> Task brief
Scan the data below for lines holding the word "begin", and copy each line found.

····················

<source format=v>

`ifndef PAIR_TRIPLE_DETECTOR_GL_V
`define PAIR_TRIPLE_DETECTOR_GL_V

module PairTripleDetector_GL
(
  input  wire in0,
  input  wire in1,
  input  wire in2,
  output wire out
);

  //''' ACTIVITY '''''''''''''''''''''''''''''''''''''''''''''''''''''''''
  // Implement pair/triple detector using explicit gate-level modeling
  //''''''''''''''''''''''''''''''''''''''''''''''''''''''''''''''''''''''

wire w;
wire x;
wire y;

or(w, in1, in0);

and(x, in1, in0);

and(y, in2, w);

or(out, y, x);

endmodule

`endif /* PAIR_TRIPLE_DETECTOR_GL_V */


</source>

····················

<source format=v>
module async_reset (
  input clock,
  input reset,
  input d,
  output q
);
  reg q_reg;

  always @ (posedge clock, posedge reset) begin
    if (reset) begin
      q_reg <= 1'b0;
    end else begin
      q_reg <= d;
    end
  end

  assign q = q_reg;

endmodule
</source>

····················

> Answer area
  always @ (posedge clock, posedge reset) begin
    if (reset) begin
    end else begin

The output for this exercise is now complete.